Painting: Marriage à la Mode (six scenes) by William Hogarth; The Triumph of Flora by Giambattista Tiepolo; St. Giovanni Nepomuceno Confessing to the Queen of Bohemia by Italian painter Giuseppe Maria Crespi, now 78: Madame Boucher by François Boucher. Painter Alexandre-François Desportes dies at Paris April 20 at age 81; Nicolas Lancret at Paris September 14 at age 53.
Theater: Mérope by Voltaire 2/20 at the Comédie-Française, Paris.
Opera: Samson 2/18 at London's Drury Lane Theatre, with English comedic actress Kitty Clive (née Catherine Raftor), 31, creating the role of Dalila, music by George Frideric Handel.
Oratorio: Samson 3/23 at London's Covent Garden, with Mrs. Cibber in the role of Mica, music by G. F. Handel.

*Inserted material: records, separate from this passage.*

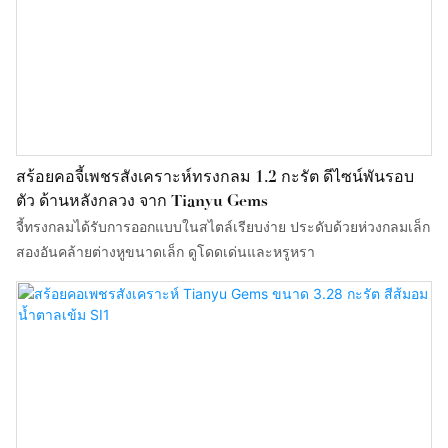
สร้อยคอจี้เพชรสังเคราะห์ทรงกลม 1.2 กะรัต ดีไซน์พันรอบ
ตัว ด้านหลังกลวง จาก Tianyu Gems
จี้ทรงกลมได้รับการออกแบบในสไตล์เรียบง่าย ประดับด้วยห่วงกลมเล็ก
สองอันคล้ายต่างหูขนาดเล็ก ดูโดดเด่นและหรูหรา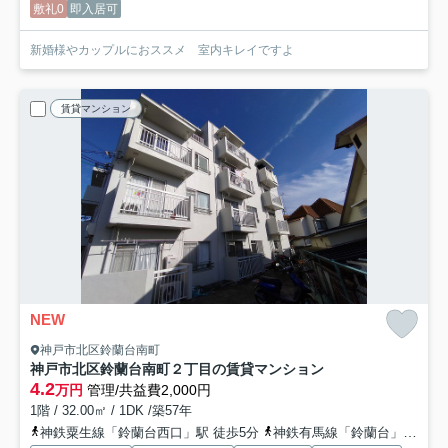
敷礼0
即入居可
新婚様やカップルにおススメ 室内キレイですよ
賃貸マンション
NEW
神戸市北区鈴蘭台南町
神戸市北区鈴蘭台南町２丁目の賃貸マンション
4.2
万円
管理/共益費2,000円
1階 / 32.00㎡ / 1DK /築57年
神鉄粟生線「鈴蘭台西口」駅 徒歩5分
神鉄有馬線「鈴蘭台」駅 徒歩8分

English prizefight promoter Jack Broughton draws up rules for boxing that will govern the "sport" until 1838 (see Figg, 1734), but fisticuffs will for more than a century remain a low amusement comparable to bear baiting, with bareknuckle contestants allowed to butt, gouge, and kick their opponents (see Cribb, 1807).
Dresden's Frauenkirche is completed after 17 years of construction to baroque designs by the late architect and master builder George Baehr, who died in March 1738 at age 72; it will survive until the early 1940s.
Moët and Chandon has its beginnings in a champagne business founded at Epernay by French entrepreneur Claude Moët, whose firm will become France's largest champagne producer, bottling the bubbly beverage in splits (or nips—6½ ounces), pints (13 ounces), bottles (or quarts, 26 ounces), magnums (two quarts, 52 ounces), jeroboams (double magnums, 104 ounces), rheoboams (six quarts, 156 ounces), methuselahs (eight quarts, 208 ounces, or 1.65 gallons), salmanazars (12 quarts, 312 gallons, or 2.44 gallons), balthazars (16 quarts, 416 ounces, or 3.3 gallons), and nebuchadnezzars (20 quarts, 520 ounces, or 4.07 gallons) (see Dom Perignon, 1699; royal edict, 1735).